Friday, Apr. 11, 1969
Unphotography
In a season when a number of dealers and publications have been touting "photographic realism" as the latest new trend, at least two of Manhattan's abler painters have proudly displayed what might be called unphotographic realism. Their canvases differ widely, but both Jack Beal, 37, and Joseph Raffael, 36, invest the visible world with invisible qualities of fantasy and imagination.

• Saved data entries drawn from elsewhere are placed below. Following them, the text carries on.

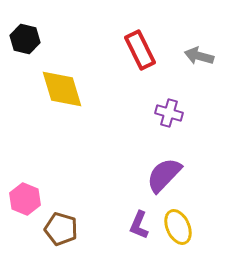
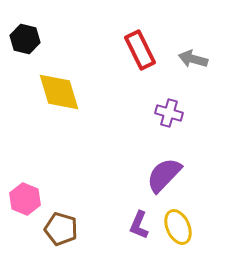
gray arrow: moved 6 px left, 3 px down
yellow diamond: moved 3 px left, 3 px down
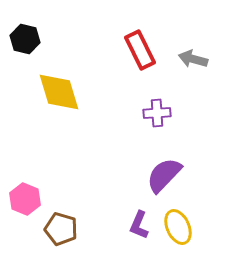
purple cross: moved 12 px left; rotated 20 degrees counterclockwise
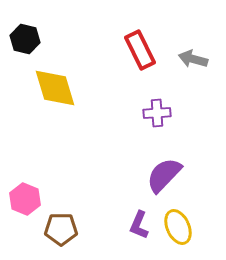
yellow diamond: moved 4 px left, 4 px up
brown pentagon: rotated 16 degrees counterclockwise
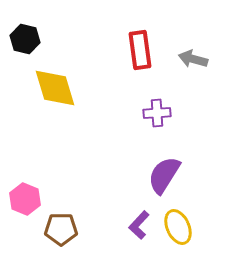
red rectangle: rotated 18 degrees clockwise
purple semicircle: rotated 12 degrees counterclockwise
purple L-shape: rotated 20 degrees clockwise
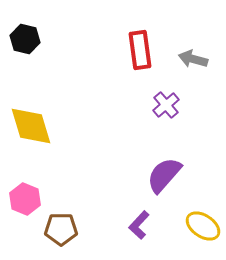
yellow diamond: moved 24 px left, 38 px down
purple cross: moved 9 px right, 8 px up; rotated 36 degrees counterclockwise
purple semicircle: rotated 9 degrees clockwise
yellow ellipse: moved 25 px right, 1 px up; rotated 32 degrees counterclockwise
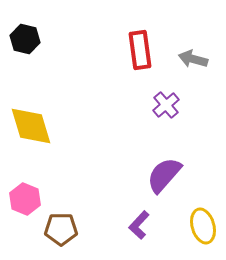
yellow ellipse: rotated 40 degrees clockwise
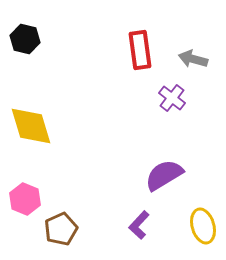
purple cross: moved 6 px right, 7 px up; rotated 12 degrees counterclockwise
purple semicircle: rotated 18 degrees clockwise
brown pentagon: rotated 24 degrees counterclockwise
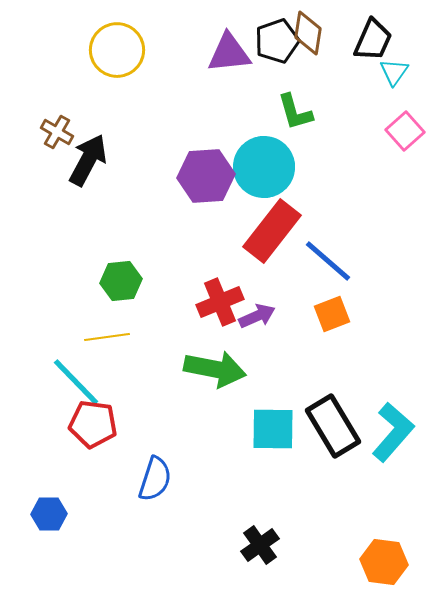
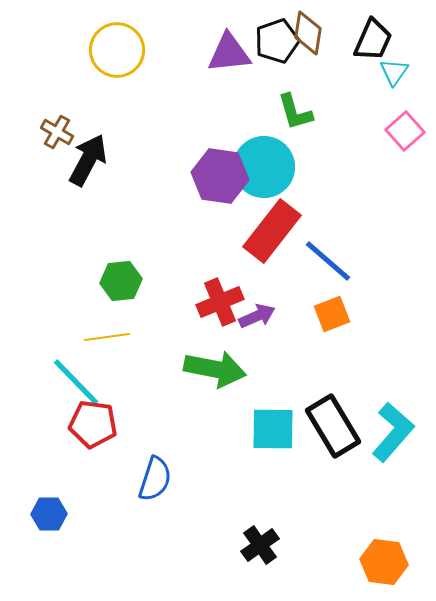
purple hexagon: moved 14 px right; rotated 12 degrees clockwise
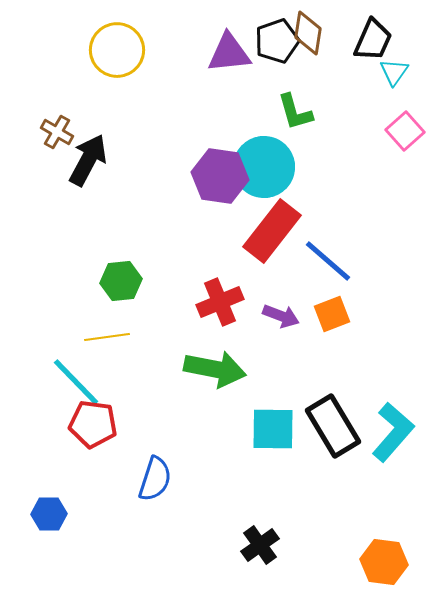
purple arrow: moved 24 px right; rotated 45 degrees clockwise
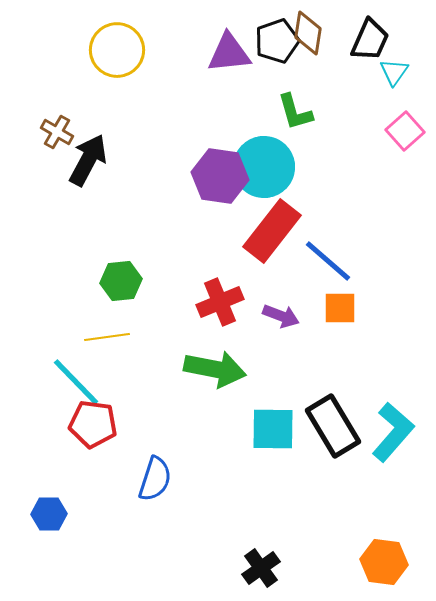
black trapezoid: moved 3 px left
orange square: moved 8 px right, 6 px up; rotated 21 degrees clockwise
black cross: moved 1 px right, 23 px down
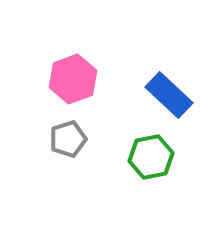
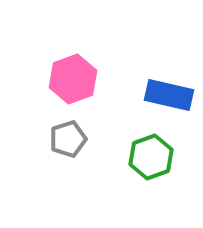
blue rectangle: rotated 30 degrees counterclockwise
green hexagon: rotated 9 degrees counterclockwise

Large, big-shouldered and calmly slow of speech, Virginia-born Jack Beal does not consider his pensive portrayals of present-day odalisques as outright fantasy. Rather, he says, they are a reaction against the ephemeral daydreams he spun as a child in the orphanages to which he was periodically committed because both his parents (now dead) were Faulknerian alcoholics. "Southerners," says he, "can be terribly hung up on fantasies." Schooled in painting at the Chicago Art Institute, Beal builds his compositions as carefully as any Abstractionist--and the sofa or chair in his pictures is as important as the figures. He lives five months of the year at a farm on Black Lake in the St. Lawrence River valley. He poses his sculptress wife or a model nude on soft, contoured upholstery because they are more comfortable that way, and occasionally, he incorporates the softly rolling contours of hills seen through a window because "I guess I'm trying to say how much they're all alike, chairs and women and hills." Only the colors that he uses are subtly brighter than those that he sees before him, because "I'm trying to make paintings about the way I'd like the world to be--beautiful, colorful, dangerous, complex."
Brooklyn-born Joseph Raffael on the other hand, has found the world on occasion a little bit too dangerous and complex. He first won renown in 1965 with grotesquely fragmented, pop-oriented paintings of animals such as test monkeys wired into laboratory chairs. Looking back, Raffael says that he thinks that he was trying to "make vulnerable paintings about pain, haltingly, blindly. But it is hard to maintain open wounds. They've got to close or be treated."
Precious Relic. He has treated the wounds with biweekly visits to a mental therapist, having also experimented with marijuana, astrology, numerology and spiritualism. Despite his varied researches, Raffael does not come on, as he says, "like some kind of mystical freak," possibly because he leads a relatively sedate life with his recently acquired wife and her two children by a previous marriage on a farm in Bennington, Vt. His latest oils, shown at Manhattan's Stable Gallery this winter, also show a new, monumental serenity. Raffael now likes statelier themes: an Egyptian bust, a gem-encrusted crown, raised to a magical, almost religious level by his extraordinarily vibrant brushwork and imaginative palette. "I'm withdrawing a bit," he says, "searching for what archaeologists call 'a find,' for the jewels we can dig out of us." His Salmon is such a precious relic--a dying fish preserved by the artist's reverent brush as a glowing emblem of life.